Bene le ragazze, ma fa notizia l’arrivo di Arzeni.

Non è più un segreto. Avevamo bisogno di un rinforzo e lui ha creduto nel progetto dal momento che glielo abbiamo sottoposto, prima che arrivassero le ragazze. Volendo rifondare la squadra, abbiamo preso prima una nutrizionista e poi Arzeni. Con Valentino Villa ho un buon rapporto e so che grande lavoro abbiamo fatto negli anni. Sappiamo di portargli via una bella fetta della squadra. Non sarà facile sostituire uno come Davide, ma mi ha detto di aver già individuato persone valide.

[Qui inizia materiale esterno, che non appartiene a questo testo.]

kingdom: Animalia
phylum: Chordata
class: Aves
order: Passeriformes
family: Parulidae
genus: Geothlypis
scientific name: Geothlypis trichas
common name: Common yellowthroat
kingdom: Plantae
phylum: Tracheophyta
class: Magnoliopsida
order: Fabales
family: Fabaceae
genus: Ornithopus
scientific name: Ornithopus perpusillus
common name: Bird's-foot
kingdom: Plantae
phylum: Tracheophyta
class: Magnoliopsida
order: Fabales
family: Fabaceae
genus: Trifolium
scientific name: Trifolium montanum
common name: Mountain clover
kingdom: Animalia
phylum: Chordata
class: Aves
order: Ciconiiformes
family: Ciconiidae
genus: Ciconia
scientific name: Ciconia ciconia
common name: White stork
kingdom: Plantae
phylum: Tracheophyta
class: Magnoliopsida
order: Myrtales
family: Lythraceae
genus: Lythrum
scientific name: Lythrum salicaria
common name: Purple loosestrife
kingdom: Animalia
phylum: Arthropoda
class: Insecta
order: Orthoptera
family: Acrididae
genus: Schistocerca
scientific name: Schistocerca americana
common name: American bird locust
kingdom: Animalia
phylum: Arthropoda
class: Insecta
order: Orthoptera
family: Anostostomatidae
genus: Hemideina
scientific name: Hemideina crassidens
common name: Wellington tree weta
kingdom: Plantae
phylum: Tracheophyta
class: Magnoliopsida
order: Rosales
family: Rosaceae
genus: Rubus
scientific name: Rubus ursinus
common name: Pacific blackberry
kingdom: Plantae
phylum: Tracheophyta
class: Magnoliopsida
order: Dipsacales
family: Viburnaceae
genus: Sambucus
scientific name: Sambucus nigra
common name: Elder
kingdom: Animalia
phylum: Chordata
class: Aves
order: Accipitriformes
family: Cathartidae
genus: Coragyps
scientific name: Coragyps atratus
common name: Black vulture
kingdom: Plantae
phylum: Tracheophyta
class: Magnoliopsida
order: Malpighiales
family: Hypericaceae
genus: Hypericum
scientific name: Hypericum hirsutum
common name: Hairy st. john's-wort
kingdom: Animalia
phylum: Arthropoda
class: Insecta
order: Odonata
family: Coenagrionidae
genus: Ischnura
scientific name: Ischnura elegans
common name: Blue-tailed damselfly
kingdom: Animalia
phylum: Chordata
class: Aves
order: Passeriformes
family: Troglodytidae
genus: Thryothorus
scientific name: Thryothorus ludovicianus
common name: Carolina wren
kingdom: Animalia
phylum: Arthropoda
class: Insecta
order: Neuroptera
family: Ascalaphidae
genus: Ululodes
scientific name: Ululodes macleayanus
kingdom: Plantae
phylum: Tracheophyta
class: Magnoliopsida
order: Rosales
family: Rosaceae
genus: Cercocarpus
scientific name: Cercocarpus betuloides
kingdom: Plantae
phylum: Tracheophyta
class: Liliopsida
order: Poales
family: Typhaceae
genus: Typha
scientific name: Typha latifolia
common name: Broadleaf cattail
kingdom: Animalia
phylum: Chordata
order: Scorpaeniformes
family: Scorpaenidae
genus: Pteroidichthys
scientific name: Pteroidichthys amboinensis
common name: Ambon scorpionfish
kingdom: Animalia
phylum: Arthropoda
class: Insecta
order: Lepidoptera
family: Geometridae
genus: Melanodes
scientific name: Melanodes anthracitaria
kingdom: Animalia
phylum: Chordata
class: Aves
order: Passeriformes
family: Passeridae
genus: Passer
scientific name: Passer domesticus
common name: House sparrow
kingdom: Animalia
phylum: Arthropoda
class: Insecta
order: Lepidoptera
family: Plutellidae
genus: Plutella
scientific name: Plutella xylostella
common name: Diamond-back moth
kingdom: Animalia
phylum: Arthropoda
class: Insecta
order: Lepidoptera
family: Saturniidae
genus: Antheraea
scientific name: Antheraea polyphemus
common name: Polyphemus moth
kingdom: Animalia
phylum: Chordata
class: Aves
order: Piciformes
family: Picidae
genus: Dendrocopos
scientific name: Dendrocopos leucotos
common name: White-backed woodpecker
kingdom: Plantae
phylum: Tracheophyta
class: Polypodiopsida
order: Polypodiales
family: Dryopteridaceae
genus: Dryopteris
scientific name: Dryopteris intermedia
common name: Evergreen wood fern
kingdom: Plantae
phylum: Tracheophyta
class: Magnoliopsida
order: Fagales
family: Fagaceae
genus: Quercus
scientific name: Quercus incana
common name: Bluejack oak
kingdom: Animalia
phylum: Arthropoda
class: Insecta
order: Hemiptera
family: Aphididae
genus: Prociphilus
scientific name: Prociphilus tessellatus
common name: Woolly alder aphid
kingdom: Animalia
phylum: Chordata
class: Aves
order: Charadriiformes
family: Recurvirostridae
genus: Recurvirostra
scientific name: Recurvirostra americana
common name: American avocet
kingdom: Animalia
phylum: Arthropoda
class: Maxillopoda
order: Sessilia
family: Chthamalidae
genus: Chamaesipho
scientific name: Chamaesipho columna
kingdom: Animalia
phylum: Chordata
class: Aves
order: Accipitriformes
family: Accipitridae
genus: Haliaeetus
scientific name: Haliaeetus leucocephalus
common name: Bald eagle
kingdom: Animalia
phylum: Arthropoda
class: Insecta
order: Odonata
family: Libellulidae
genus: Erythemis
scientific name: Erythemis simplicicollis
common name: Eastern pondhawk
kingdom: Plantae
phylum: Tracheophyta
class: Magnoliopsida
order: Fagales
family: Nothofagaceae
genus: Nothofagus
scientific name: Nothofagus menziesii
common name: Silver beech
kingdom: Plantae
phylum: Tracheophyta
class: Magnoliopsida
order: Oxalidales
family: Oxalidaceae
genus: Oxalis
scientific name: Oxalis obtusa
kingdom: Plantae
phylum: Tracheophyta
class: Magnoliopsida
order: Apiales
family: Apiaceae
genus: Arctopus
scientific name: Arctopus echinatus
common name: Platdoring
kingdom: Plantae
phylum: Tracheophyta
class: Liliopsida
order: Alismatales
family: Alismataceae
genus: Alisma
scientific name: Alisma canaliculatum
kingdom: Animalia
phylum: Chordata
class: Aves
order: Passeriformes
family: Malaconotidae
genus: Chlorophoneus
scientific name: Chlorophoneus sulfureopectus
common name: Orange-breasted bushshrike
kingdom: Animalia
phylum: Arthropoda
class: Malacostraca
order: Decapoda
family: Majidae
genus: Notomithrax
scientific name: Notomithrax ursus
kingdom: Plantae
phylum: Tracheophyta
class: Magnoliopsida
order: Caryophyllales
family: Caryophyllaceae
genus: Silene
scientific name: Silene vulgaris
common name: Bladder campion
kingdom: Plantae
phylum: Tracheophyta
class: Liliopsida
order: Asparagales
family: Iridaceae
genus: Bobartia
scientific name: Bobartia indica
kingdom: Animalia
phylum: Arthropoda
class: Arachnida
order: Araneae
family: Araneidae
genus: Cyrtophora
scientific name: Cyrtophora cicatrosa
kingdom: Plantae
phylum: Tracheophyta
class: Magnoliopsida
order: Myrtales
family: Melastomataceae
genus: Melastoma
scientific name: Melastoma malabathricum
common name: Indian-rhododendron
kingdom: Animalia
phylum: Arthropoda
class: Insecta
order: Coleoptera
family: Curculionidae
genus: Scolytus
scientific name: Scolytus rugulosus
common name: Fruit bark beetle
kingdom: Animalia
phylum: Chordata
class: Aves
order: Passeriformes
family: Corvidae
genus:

Il team degli Emirati vuole diventare il riferimento entro il 2024-25 (foto UAE Team Adq)
Il team degli Emirati vuole diventare il riferimento entro il 2024-25 (foto UAE Team Adq)
Conoscevi Arzeni?

Solo di vista, lo avevo incontrato a Montreux a un aggiornamento UCI. Il suo nome me l’ha fatto per la prima volta il nostro tecnico, Fortunato Lacquaniti. Gli avevo chiesto chi avrebbe preso e lui rispose che il migliore fosse Davide. Quando ho scoperto che è di Varese, ho fatto una decina di telefonate ad amici e corridori della zona e tutti me ne hanno parlato molto bene. Anche Alessandro Covi, che lo ha avuto come direttore sportivo fra gli juniores. Con queste referenze e i 10 anni di esperienza che porta in dote, penso che il nostro parco direttori sportivi sia a posto.

Andate verso una struttura tecnica importante.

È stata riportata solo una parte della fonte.